AM Best has affirmed the Financial Strength Rating of A+ (Superior) and the Long-Term Issuer Credit Rating of “aa-” of Tokio Marine Pacific Insurance Limited (TMPI) (Guam). The outlook of these Credit Ratings (ratings) is negative.
The ratings reflect TMPI’s balance sheet strength, which AM Best categorises as very strong, as well as its strong operating performance, neutral business profile and appropriate enterprise risk management. The ratings also acknowledge the wide range of implicit and explicit support that TMPI receives from its parent, Tokio Marine & Nichido Fire Insurance Co., Ltd. (TMNF).
TMPI’s risk-adjusted capitalisation remains at the strongest level in 2019, as measured by Best’s Capital Adequacy Ratio (BCAR). The balance sheet strength assessment also is underpinned by the company’s high quality assets and a conservative investment strategy. Its net underwriting leverage remains relatively high; however, the group accident and health (A&H) business, which accounts for more than 90% of TMPI’s underwriting portfolio, is considered to have low potential for volatility in general.
Notwithstanding a historical track record of positive and stable operating performance supported by the limited volatility and low expense structure of the group A&H line, TMPI reported a large net loss in 2019, mainly driven by the deteriorated profitability in its key business account, the Guam government’s health plan (GovGuam). Although the GovGuam account was not renewed for the 2020/2021 term, the continued negative rating outlooks reflect persistent pressure on TMPI’s operating performance assessment, as its premium base will remain at a significantly lower level following the plan’s non-renewal, which will subject its bottom line to greater vulnerability in large claim cases. In addition, the company faces an increasing expense burden from regulatory A&H industry fee payments in 2020 and tax obligations following the expiry of its corporate tax exemption in April 2019. Various initiatives to secure underwriting stability and regain its top line are underway, such as a rate hike for commercial A&H accounts and expanding its share of non-GovGuam A&H accounts, as well as more prudent underwriting in the property/casualty segment.

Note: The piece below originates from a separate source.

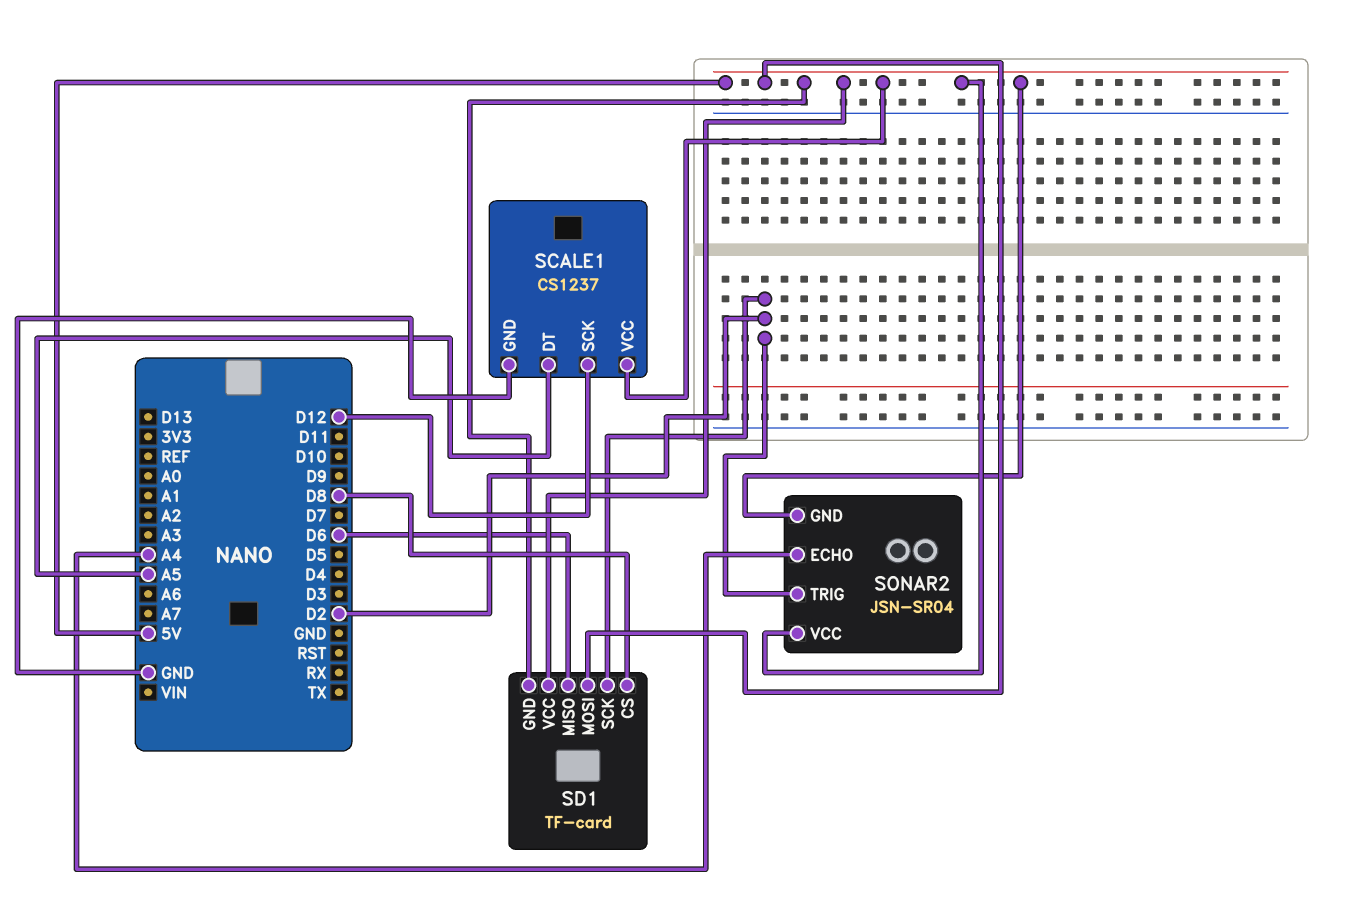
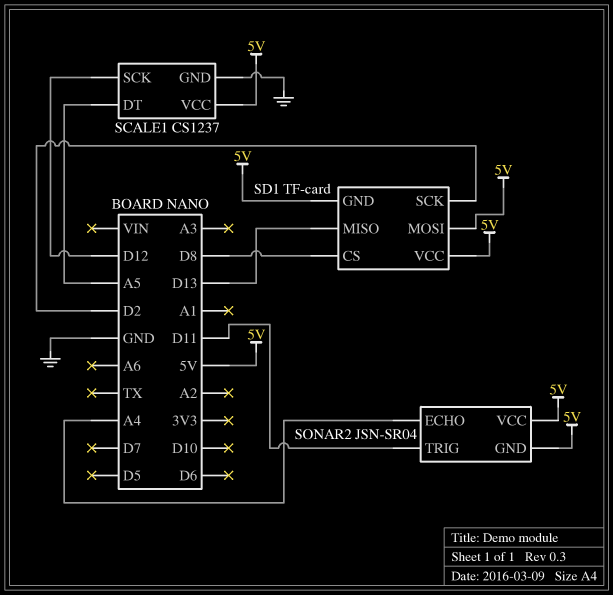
SD1 pin MISO: D6 -> D13
SONAR2 pin TRIG: D2 -> D11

Its underwriting margin turned favourable in the first half of 2020 mainly because of the exclusion of the unprofitable GovGuam plan, and reduced medical and auto claims amid the COVID-19 pandemic. Nonetheless, AM Best believes that further monitoring is necessary to ensure the sustainability of TMPI’s strong operating performance to support its current operating performance assessment. In addition, AM Best also notes the execution risk over the company’s growth plan to restore its premium base without increasing potential bottom-line volatility.
TMPI is a wholly owned subsidiary of TMNF and its ultimate parent, Tokio Marine Holdings, Inc., is one of the largest Japanese non-life insurance groups. The company has a strong presence in the non-life market in Guam, mainly supported by its dominant position in the A&H segment. Although its market share declined materially following the non-renewal of the GovGuam plan, AM Best views that its presence in its domestic market remains solid, given the large volume of business from commercial A&H accounts.
Negative rating actions could occur if TMPI’s bottom line remains thin and volatile to a level that no longer demonstrates a positive distinction from its industry peers. Negative rating actions also may arise if support from TMNF is reduced to an extent that no longer supports the current level of enhancement.
Ratings are communicated to rated entities prior to publication. Unless stated otherwise, the ratings were not amended subsequent to that communication.